Structure of metric cycles and normal one-dimensional currents

TL;DR

This paper demonstrates that one-dimensional normal currents in metric spaces can be decomposed into integrals of simpler currents, generalizing classical Euclidean results and extending to general metric spaces under certain assumptions.

Contribution

It introduces a natural representation of one-dimensional normal currents as integrals of Lipschitz curve-based currents, extending Smirnov's Euclidean cycle decomposition to metric spaces.

Findings

Representation of currents as integrals of Lipschitz curves

Cycle decomposition into elementary solenoids

Generalization to complete metric spaces

Abstract

We prove that every one-dimensional real Ambrosio-Kirchheim normal current in a Polish (i.e. complete separable metric) space can be naturally represented as an integral of simpler currents associated to Lipschitz curves.
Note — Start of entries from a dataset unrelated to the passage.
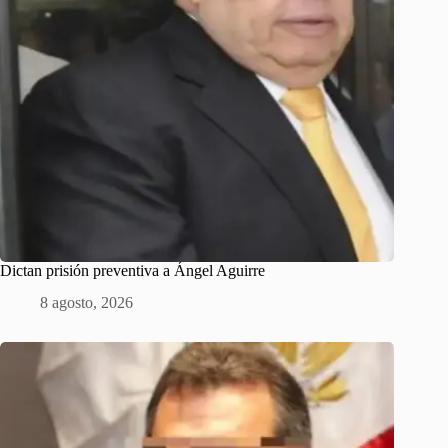
Dictan prisión preventiva a Ángel Aguirre
8 agosto, 2026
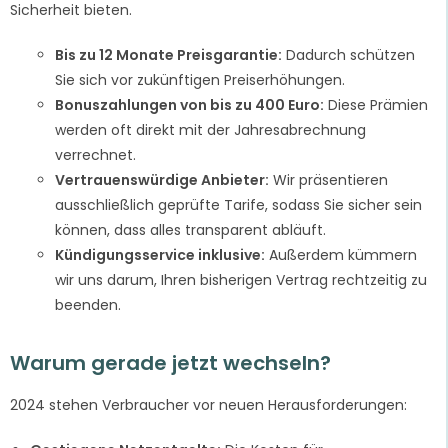
Sicherheit bieten.
Bis zu 12 Monate Preisgarantie:
Dadurch schützen
Sie sich vor zukünftigen Preiserhöhungen.
Bonuszahlungen von bis zu 400 Euro:
Diese Prämien
werden oft direkt mit der Jahresabrechnung
verrechnet.
Vertrauenswürdige Anbieter:
Wir präsentieren
ausschließlich geprüfte Tarife, sodass Sie sicher sein
können, dass alles transparent abläuft.
Kündigungsservice inklusive:
Außerdem kümmern
wir uns darum, Ihren bisherigen Vertrag rechtzeitig zu
beenden.
Warum gerade jetzt wechseln?
2024 stehen Verbraucher vor neuen Herausforderungen:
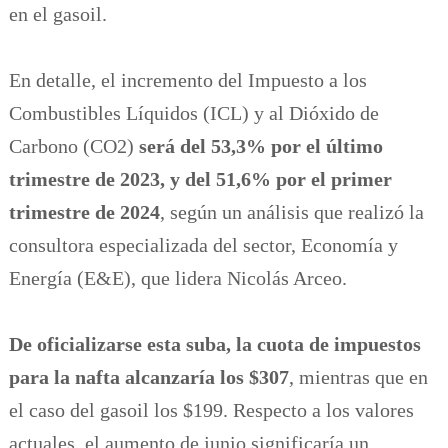
en el gasoil.
En detalle, el incremento del Impuesto a los
Combustibles Líquidos (ICL) y al Dióxido de
Carbono (CO2)
será del 53,3% por el último
trimestre de 2023, y del 51,6% por el primer
trimestre de 2024
, según un análisis que realizó la
consultora especializada del sector, Economía y
Energía (E&E), que lidera Nicolás Arceo.
De oficializarse esta suba, la cuota de impuestos
para la nafta alcanzaría los $307
, mientras que en
el caso del gasoil los $199. Respecto a los valores
actuales, el aumento de junio significaría un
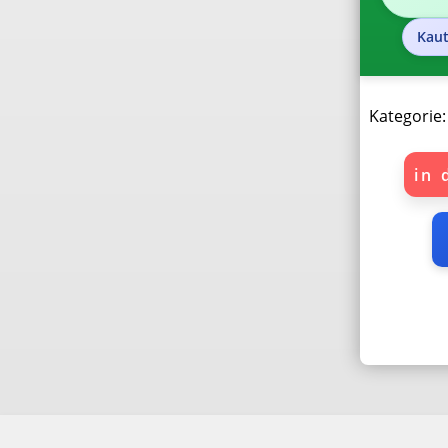
Zubehör & Sonstiges
Kaut
Speiseteller 26–27 cm
Suppen-/Pastateller
Kategorie
Dessert-/Kuchenteller
in 
Brot-/Beilagenteller
Schüsseln & Schalen
Platten & Etageren
Auflaufformen &
Gratin
Aschenbecher
Sonnenschirm &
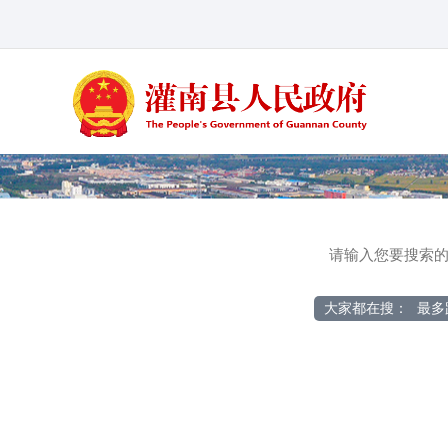
大家都在搜：
最多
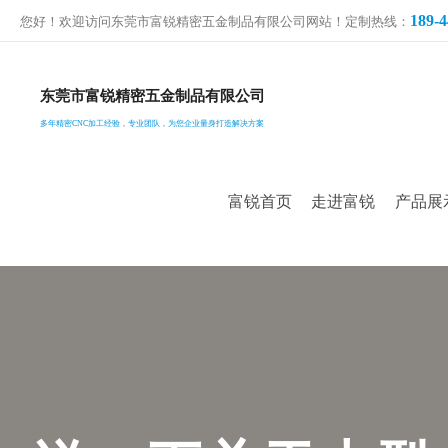
189-4
您好！欢迎访问东莞市富锐精密五金制品有限公司网站！定制热线：
东莞市富锐精密五金制品有限公司
多年精密CNC加工经验，专业团队，为您企业量身打造解决方案
富锐首页
走进富锐
产品展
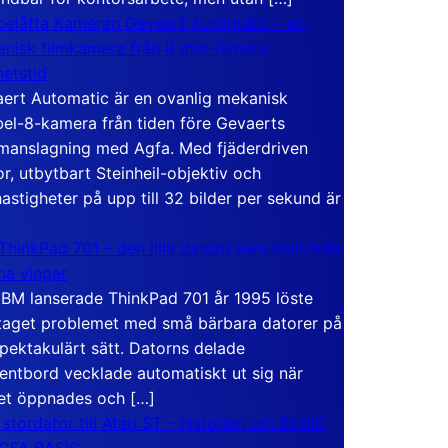
elåtta Kameran Gevaert Automatic – en
nisk filmkamera från 8 mm-filmens
hetstid
ert Automatic är en ovanlig mekanisk
el-8-kamera från tiden före Gevaerts
anslagning med Agfa. Med fjäderdriven
r, utbytbart Steinheil-objektiv och
hastigheter på upp till 32 bilder per sekund är
ThinkPad 701 – den lilla datorn som vecklade
ina vingar
IBM lanserade ThinkPad 701 år 1995 löste
taget problemet med små bärbara datorer på
spektakulärt sätt. Datorns delade
entbord vecklade automatiskt ut sig när
et öppnades och […]
 stordator till Atari ST – historien om BASIC
 GFA BASIC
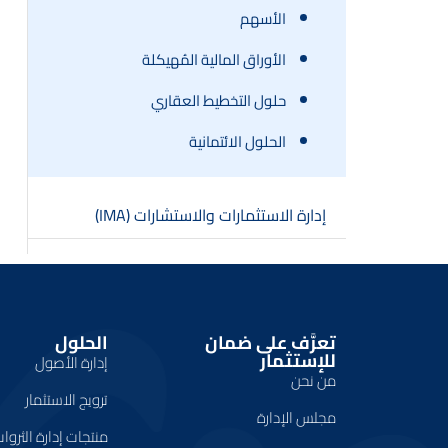
الأسهم
الأوراق المالية المُهيكلة
حلول التخطيط العقاري
الحلول الائتمانية
إدارة الاستثمارات والاستشارات (IMA)
تعرَّف على ضمان
الحلول
للإستثمار
إدارة الأصول
من نحن
ترويج الاستثمار
مجلس الإدارة
منتجات إدارة الثروا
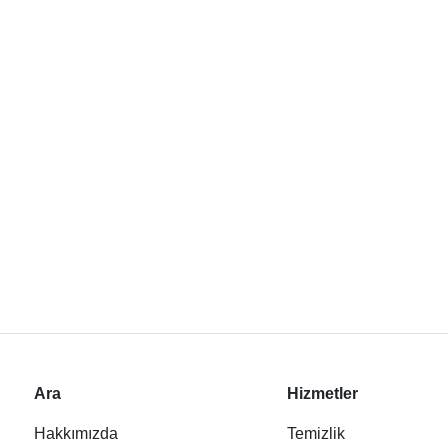
Ara
Hizmetler
Hakkımızda
Temizlik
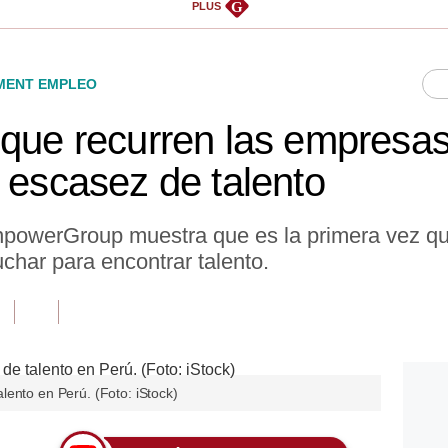
G
PLUS
ENT EMPLEO
 que recurren las empresa
a escasez de talento
powerGroup muestra que es la primera vez qu
char para encontrar talento.
lento en Perú. (Foto: iStock)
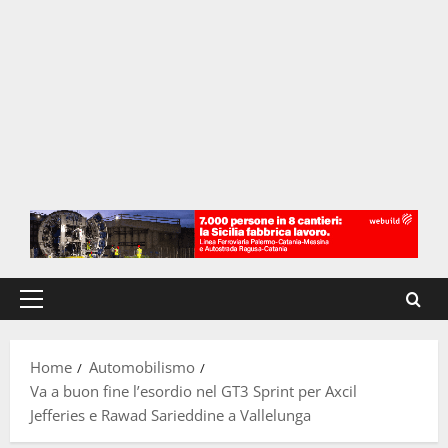
Menu
principale
Home
Automobilismo
Va a buon fine l’esordio nel GT3 Sprint per Axcil
Jefferies e Rawad Sarieddine a Vallelunga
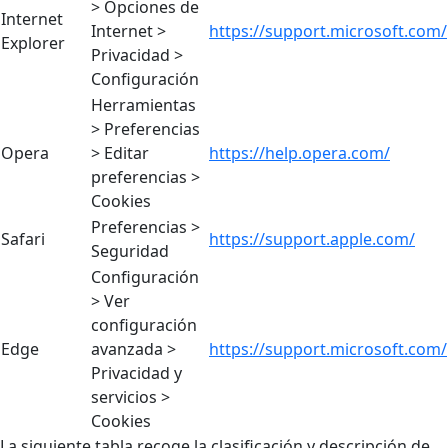
> Opciones de
Internet
Internet >
https://support.microsoft.com/
Explorer
Privacidad >
Configuración
Herramientas
> Preferencias
Opera
> Editar
https://help.opera.com/
preferencias >
Cookies
Preferencias >
Safari
https://support.apple.com/
Seguridad
Configuración
> Ver
configuración
Edge
avanzada >
https://support.microsoft.com/
Privacidad y
servicios >
Cookies
La siguiente tabla recoge la clasificación y descripción de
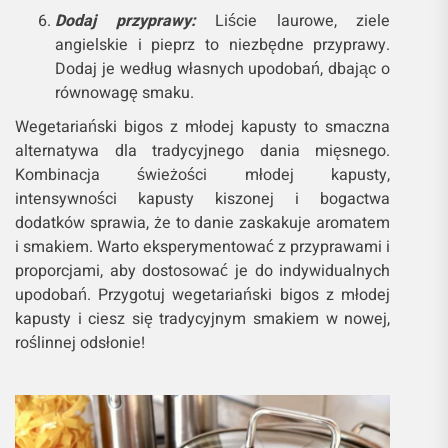
Dodaj przyprawy:
Liście laurowe, ziele
angielskie i pieprz to niezbędne przyprawy.
Dodaj je według własnych upodobań, dbając o
równowagę smaku.
Wegetariański bigos z młodej kapusty to smaczna
alternatywa dla tradycyjnego dania mięsnego.
Kombinacja świeżości młodej kapusty,
intensywności kapusty kiszonej i bogactwa
dodatków sprawia, że to danie zaskakuje aromatem
i smakiem. Warto eksperymentować z przyprawami i
proporcjami, aby dostosować je do indywidualnych
upodobań. Przygotuj wegetariański bigos z młodej
kapusty i ciesz się tradycyjnym smakiem w nowej,
roślinnej odsłonie!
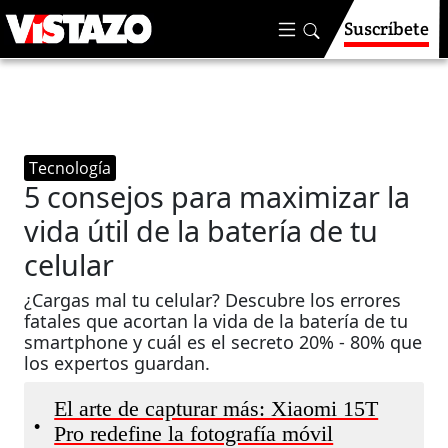
Suscríbete
Tecnología
5 consejos para maximizar la
vida útil de la batería de tu
celular
¿Cargas mal tu celular? Descubre los errores
fatales que acortan la vida de la batería de tu
smartphone y cuál es el secreto 20% - 80% que
los expertos guardan.
El arte de capturar más: Xiaomi 15T
•
Pro redefine la fotografía móvil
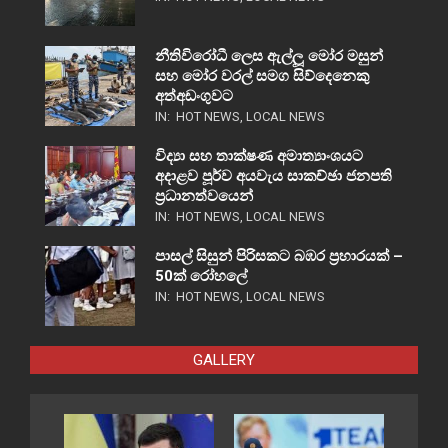
නීතිවිරෝධී ලෙස ඇල්ලූ මෝර මසුන්
සහ මෝර වරල් සමග සිව්දෙනෙකු
අත්අඩංගුවට
IN:
HOT NEWS
,
LOCAL NEWS
විද්‍යා සහ තාක්ෂණ අමාත්‍යාංශයට
අදාළව පූර්ව අයවැය සාකච්ඡා ජනපති
ප්‍රධානත්වයෙන්
IN:
HOT NEWS
,
LOCAL NEWS
පාසල් සිසුන් පිරිසකට බඹර ප්‍රහාරයක් –
50ක් රෝහලේ
IN:
HOT NEWS
,
LOCAL NEWS
GALLERY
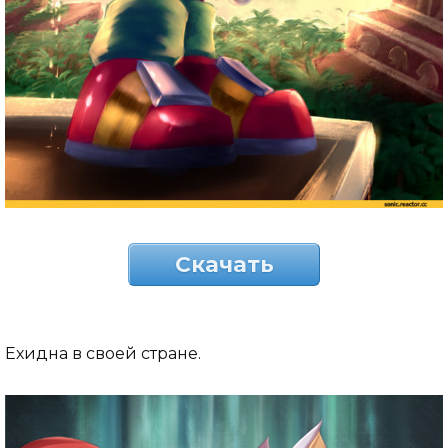
Скачать
Ехидна в своей стране.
As a consequence a representation of every such current with zero boundary (i.e. a cycle) as an integral of so-called elementary solenoids (which are, very roughly speaking, more or less the same as asymptotic cycles introduced by S. Schwartzman)is obtained. The latter result on cycles is in fact a generalization of the analogous result proven by S. Smirnov for classical Whitney currents in a Euclidean space. The same results are true for every complete metric space under suitable set-theoretic assumptions.